Across the state, there were close to 92,000 positive test results recorded, including 30,541 cases reported from PCR tests in the 24 hours to 8pm Wednesday.
There were 61,387 positive RATs reported, although these tests included tests taken from as early as January 1; 50,729 of the tests were from the past seven days.
Dr Durrheim said that while it was "quite clear" that PCR tests were the gold standard for COVID detections, RATs were "incredibly useful" when there was such a high level of infection in the community.
"In a low-prevalence environment you would be quite concerned depending on them," he said. "Some are about 85 per cent sensitive, so you are going to miss about one in five - especially in early, asymptomatic infection. But really, anybody who is symptomatic or has been a household contact of someone with COVID and has symptoms is likely to be positive. If you have symptoms and get a negative RAT, don't believe it. Isolate and get re-tested."
A woman working at a Hunter testing clinic shared her concerns that RATs were too unreliable and inaccurate and they could give people a false sense of security.
"So many people - even nurses who know how to take a proper swab - tell us they've had a run of negative rapid tests but when the PCR results come back they are positive," she said.
Dr Durrheim urged people to get their booster shots.
He said that in the John Hunter ICU, they'd had 24 people admitted since mid-December specifically for COVID care. Of those, only one was "boosted".
He reassured parents that vaccinating children aged five to 11 for the virus was safe and effective.
"Children may be more likely to get a milder infection, but we have seen children have some bad outcomes - including a young child who died of COVID in South Australia. So it can be more severe in a proportion of people," he said. "Do we really want to take that chance? The vaccine is safe but the disease can have horrible outcomes.
"The vaccine never gets into your DNA and it is literally broken down within days at the site of injection," he said. "So it is really implausible that this will have any long term effects because it doesn't hang around in the body. It is really only using our cells' own machinery to generate our own immune response to protect us and our children against the virus."

## PROBLEM TO SOLVE
Rewrite the passage of the COVID testing article that begins with the words "He said that" and ends with "have horrible outcomes.", replacing "vaccinating" with "immunizing".

[Page-level text extractions]
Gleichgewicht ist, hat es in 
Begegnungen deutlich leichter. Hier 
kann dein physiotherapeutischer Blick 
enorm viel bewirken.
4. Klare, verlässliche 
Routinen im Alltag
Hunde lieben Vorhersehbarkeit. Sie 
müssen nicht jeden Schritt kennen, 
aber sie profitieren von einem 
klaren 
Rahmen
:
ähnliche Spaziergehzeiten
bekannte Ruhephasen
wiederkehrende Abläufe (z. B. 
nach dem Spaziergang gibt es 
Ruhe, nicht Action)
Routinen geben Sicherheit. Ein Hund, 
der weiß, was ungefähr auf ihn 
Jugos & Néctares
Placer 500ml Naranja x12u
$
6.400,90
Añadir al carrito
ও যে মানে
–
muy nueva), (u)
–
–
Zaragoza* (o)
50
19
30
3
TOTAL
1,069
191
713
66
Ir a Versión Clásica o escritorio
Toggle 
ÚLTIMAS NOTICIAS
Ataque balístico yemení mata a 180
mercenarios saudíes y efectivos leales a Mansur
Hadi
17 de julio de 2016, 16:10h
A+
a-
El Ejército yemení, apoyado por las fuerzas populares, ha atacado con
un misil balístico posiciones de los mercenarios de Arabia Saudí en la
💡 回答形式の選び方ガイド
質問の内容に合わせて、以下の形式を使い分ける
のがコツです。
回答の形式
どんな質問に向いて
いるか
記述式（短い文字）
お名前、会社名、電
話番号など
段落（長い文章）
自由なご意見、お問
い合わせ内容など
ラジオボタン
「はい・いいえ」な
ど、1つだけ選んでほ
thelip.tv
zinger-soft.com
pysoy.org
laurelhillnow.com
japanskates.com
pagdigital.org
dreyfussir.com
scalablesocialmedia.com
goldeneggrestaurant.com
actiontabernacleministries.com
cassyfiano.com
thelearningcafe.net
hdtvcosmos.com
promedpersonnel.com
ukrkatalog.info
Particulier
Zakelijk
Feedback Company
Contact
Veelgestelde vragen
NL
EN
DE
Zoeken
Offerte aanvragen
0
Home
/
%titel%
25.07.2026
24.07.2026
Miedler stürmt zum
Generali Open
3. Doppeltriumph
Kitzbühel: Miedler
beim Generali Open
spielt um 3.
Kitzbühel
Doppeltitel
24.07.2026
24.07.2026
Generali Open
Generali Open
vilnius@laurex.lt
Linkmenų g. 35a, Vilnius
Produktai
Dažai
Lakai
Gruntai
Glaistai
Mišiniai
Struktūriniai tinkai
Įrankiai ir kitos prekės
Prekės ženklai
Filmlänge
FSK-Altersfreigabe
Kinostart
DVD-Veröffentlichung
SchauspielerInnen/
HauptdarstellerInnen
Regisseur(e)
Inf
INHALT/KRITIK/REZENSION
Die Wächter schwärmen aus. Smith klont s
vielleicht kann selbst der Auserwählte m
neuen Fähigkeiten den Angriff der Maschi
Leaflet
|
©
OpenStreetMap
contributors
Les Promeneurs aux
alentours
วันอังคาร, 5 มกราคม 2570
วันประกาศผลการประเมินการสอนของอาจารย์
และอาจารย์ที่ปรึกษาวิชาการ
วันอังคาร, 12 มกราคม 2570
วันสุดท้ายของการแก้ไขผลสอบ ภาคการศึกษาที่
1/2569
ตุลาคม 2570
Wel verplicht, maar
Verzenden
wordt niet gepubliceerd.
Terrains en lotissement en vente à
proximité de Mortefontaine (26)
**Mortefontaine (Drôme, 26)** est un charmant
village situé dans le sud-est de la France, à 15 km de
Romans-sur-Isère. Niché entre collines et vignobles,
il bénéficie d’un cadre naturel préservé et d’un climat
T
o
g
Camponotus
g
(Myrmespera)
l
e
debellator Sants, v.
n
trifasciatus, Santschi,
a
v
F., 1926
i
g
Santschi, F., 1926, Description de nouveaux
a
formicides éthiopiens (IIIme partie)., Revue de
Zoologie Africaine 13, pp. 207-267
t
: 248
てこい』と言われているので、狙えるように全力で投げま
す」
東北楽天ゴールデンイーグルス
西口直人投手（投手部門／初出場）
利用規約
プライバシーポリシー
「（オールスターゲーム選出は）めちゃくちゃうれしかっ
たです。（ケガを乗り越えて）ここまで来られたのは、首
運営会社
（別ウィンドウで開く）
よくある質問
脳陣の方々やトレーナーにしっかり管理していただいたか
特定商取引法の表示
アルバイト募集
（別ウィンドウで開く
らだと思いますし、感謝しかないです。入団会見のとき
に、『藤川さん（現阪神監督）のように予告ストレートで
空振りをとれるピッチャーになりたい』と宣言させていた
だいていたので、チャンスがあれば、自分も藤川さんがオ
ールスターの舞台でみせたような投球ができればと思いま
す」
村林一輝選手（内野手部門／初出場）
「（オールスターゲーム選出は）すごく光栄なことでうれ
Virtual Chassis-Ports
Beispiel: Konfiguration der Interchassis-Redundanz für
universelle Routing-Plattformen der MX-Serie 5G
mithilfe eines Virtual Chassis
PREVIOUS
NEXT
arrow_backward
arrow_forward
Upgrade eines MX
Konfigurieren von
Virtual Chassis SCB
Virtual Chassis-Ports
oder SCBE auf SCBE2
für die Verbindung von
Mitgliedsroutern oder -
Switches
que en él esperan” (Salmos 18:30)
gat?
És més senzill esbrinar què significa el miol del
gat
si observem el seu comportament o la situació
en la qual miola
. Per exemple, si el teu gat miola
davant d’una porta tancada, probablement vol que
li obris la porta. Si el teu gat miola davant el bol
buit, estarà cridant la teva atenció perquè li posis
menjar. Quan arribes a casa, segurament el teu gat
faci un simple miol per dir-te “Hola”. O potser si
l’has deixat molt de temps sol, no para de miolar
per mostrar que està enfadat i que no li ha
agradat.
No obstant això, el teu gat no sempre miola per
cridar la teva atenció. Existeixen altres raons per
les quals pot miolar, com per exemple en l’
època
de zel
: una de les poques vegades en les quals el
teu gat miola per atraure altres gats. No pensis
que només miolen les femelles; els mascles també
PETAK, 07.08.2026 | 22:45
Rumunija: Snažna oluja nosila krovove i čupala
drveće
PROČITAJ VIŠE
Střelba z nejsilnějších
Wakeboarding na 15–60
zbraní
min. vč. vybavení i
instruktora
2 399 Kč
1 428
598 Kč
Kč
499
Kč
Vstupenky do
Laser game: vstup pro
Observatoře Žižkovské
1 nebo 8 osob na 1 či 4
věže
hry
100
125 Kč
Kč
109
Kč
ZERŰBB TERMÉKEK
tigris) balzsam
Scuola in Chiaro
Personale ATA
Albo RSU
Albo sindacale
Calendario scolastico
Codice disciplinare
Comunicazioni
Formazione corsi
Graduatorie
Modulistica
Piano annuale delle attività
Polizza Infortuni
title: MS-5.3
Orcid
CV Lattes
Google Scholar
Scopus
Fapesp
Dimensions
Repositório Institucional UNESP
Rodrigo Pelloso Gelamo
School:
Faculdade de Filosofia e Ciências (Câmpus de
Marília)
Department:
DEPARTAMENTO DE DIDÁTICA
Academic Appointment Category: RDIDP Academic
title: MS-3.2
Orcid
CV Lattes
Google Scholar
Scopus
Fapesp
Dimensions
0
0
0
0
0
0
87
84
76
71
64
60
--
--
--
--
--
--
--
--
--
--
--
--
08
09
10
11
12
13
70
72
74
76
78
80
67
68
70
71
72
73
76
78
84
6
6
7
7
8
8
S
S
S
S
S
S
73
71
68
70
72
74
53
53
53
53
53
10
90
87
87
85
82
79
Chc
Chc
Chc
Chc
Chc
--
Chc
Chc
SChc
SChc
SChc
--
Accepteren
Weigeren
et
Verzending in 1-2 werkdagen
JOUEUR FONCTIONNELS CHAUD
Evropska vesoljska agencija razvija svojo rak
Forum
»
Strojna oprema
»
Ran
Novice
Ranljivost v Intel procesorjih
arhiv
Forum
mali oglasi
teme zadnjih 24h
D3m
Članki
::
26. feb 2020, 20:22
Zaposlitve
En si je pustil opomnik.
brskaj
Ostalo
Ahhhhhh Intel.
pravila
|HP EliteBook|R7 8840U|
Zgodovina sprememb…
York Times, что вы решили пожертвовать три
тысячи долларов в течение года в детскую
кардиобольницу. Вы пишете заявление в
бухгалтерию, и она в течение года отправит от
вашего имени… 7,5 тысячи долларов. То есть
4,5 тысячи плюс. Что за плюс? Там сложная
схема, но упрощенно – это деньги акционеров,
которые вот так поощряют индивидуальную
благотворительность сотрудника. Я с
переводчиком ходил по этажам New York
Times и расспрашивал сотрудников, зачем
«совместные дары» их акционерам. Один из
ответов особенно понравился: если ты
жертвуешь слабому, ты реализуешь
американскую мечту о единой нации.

## FINISHED EXERCISE
He said that in the John Hunter ICU, they'd had 24 people admitted since mid-December specifically for COVID care. Of those, only one was "boosted".
He reassured parents that immunizing children aged five to 11 for the virus was safe and effective.
"Children may be more likely to get a milder infection, but we have seen children have some bad outcomes - including a young child who died of COVID in South Australia. So it can be more severe in a proportion of people," he said. "Do we really want to take that chance? The vaccine is safe but the disease can have horrible outcomes.